Exercise description: Can you copy out the lines word for word, starting at the line that contains "He was recognized" and ending at the line that contains "перезагрузка устройства, как", with both of those lines included?

Source information:

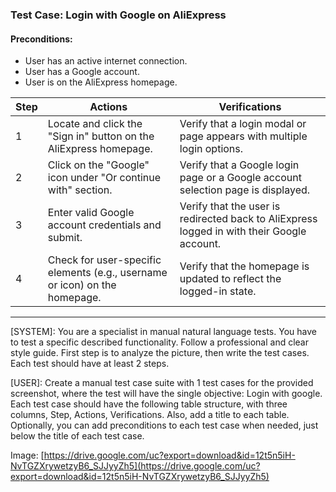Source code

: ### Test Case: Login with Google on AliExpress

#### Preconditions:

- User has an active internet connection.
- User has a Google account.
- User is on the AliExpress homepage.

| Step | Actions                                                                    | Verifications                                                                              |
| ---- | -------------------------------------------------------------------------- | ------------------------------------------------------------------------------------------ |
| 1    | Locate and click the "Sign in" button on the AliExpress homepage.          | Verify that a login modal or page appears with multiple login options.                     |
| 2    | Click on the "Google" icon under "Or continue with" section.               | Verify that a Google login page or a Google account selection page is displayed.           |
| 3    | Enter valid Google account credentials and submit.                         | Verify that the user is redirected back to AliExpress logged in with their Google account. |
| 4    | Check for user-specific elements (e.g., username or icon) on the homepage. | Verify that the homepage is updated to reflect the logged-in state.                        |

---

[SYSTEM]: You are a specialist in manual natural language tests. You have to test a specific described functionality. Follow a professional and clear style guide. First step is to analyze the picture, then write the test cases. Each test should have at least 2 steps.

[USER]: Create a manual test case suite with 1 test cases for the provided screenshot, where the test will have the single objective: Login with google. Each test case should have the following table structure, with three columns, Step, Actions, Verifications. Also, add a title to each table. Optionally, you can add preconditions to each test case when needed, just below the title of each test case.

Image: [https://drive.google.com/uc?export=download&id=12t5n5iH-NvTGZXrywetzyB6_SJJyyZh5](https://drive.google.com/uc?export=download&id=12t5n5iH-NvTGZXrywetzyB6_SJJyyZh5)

==

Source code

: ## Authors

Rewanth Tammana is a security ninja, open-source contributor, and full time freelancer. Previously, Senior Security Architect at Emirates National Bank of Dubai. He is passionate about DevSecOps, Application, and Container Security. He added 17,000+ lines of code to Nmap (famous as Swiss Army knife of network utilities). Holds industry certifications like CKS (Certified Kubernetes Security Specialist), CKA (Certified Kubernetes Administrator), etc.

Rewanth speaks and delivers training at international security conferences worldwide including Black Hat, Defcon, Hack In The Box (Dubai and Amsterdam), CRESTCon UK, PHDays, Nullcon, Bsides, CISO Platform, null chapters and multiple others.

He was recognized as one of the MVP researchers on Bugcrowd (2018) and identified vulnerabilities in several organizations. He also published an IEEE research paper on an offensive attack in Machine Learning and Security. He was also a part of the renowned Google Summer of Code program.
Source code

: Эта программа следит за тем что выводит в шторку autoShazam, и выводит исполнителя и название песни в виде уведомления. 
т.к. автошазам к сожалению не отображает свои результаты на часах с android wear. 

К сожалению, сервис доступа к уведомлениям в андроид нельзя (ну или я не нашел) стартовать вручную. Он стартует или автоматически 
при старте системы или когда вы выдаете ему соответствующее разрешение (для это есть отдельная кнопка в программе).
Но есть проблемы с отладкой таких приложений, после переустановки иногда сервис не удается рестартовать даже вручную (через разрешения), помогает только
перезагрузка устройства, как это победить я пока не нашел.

==

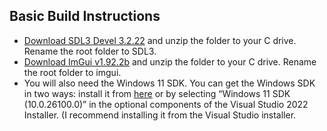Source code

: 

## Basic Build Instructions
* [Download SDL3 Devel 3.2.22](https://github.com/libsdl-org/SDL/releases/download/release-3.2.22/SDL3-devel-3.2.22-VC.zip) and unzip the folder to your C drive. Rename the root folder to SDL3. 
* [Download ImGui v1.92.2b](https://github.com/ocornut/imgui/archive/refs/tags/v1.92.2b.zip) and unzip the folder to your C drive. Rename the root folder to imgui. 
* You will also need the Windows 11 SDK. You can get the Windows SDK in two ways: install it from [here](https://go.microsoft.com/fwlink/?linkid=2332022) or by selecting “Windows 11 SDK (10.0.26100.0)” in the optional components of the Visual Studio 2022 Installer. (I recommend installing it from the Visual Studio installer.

Task result:
He was recognized as one of the MVP researchers on Bugcrowd (2018) and identified vulnerabilities in several organizations. He also published an IEEE research paper on an offensive attack in Machine Learning and Security. He was also a part of the renowned Google Summer of Code program.
Source code

: Эта программа следит за тем что выводит в шторку autoShazam, и выводит исполнителя и название песни в виде уведомления. 
т.к. автошазам к сожалению не отображает свои результаты на часах с android wear. 

К сожалению, сервис доступа к уведомлениям в андроид нельзя (ну или я не нашел) стартовать вручную. Он стартует или автоматически 
при старте системы или когда вы выдаете ему соответствующее разрешение (для это есть отдельная кнопка в программе).
Но есть проблемы с отладкой таких приложений, после переустановки иногда сервис не удается рестартовать даже вручную (через разрешения), помогает только
перезагрузка устройства, как это победить я пока не нашел.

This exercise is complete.